Tem 100% a ver. Na primeira versão, tinham dois atores negros. No Brasil de 1988, era inviável. E não porque não tinha atores pretos trabalhando, eles não eram é respeitados, vistos, sequer escalados, sequer pensados para fazer isso.
É lindo construir essa narrativa hoje. Quem construiu essa narrativa deturpada da população preta, LGBTQIAPN+ e outras à margem do centro e do poder foi o jornalismo, telejornalismo, a publicidade e a teledramaturgia.
Sobretudo, essa última, que é quem conta a história de um país, é a identidade brasileira. Durante muito tempo, a população negra só era vista como a mazela do país, desde que foi trazida sequestrada, escravizada. Óbvio que tem um valor comercial gigantesco por trás disso.
Mas é um valor a ser respeitado como consumidor no mundo capitalista. É nossa responsabilidade reconstruir a narrativa. E isso está rolando. Para compor Raquel, me inspirei nas mulheres brasileiras negras que sustentam a base da pirâmide, estão no corre, são mãe solo.
Que a gente, que vive o privilégio absoluto sem ter que se preocupar com fazer comida, limpar a casa, olha e pensa: "Como ela consegue?".
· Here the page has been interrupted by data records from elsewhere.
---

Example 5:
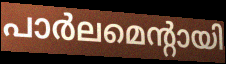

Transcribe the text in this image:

പാർലമെന്റായി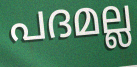
പദമല്ലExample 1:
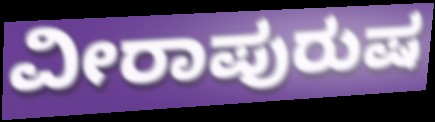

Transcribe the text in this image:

ವೀರಾಪುರುಷ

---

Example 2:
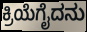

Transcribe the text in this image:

ಕ್ರಿಯೆಗೈದನು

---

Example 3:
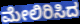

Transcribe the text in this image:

ಮೇಲಿರಿಸಿದ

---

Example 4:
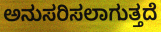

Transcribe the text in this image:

ಅನುಸರಿಸಲಾಗುತ್ತದೆ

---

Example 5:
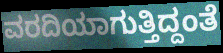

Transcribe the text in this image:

ವರದಿಯಾಗುತ್ತಿದ್ದಂತೆ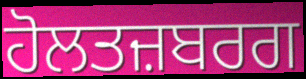
ਹੋਲਤਜ਼ਬਰਗ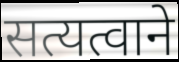
सत्यत्वाने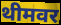
थीमवरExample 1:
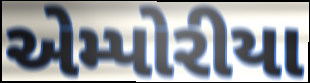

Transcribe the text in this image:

એમ્પોરીયા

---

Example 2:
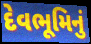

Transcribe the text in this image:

A começar pelo "Brasil, mostra a tua cara" da música de abertura, do Cazuza, "Vale tudo" sempre ajudou a entender várias camadas do país. Acha que a compreensão sobre corrupção e desigualdade mudou muito de lá para cá? O Brasil melhorou, piorou, ainda é o mesmo?
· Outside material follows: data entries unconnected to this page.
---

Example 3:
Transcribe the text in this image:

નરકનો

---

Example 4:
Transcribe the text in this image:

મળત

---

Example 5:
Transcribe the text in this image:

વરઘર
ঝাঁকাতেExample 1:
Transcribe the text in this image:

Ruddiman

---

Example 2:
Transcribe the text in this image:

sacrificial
É e não é o mesmo Brasil. É o mesmo Brasil sem véu. Havia o véu sobre o racismo, o mito da democracia racial, sobre a questão da corrupção, o abismo entre ricos e pobres.
Esse véus caíram. É uma outra maneira de a gente ver o Brasil, que é um país muito imaturo ainda, que não consegue se enxergar, mas já é mais maduro do que o 1988.
Muitas coisas estão afloradas. Vai ser interessante agora, em 2025, ver um país tão complexo com um olhar um pouco mais maduro.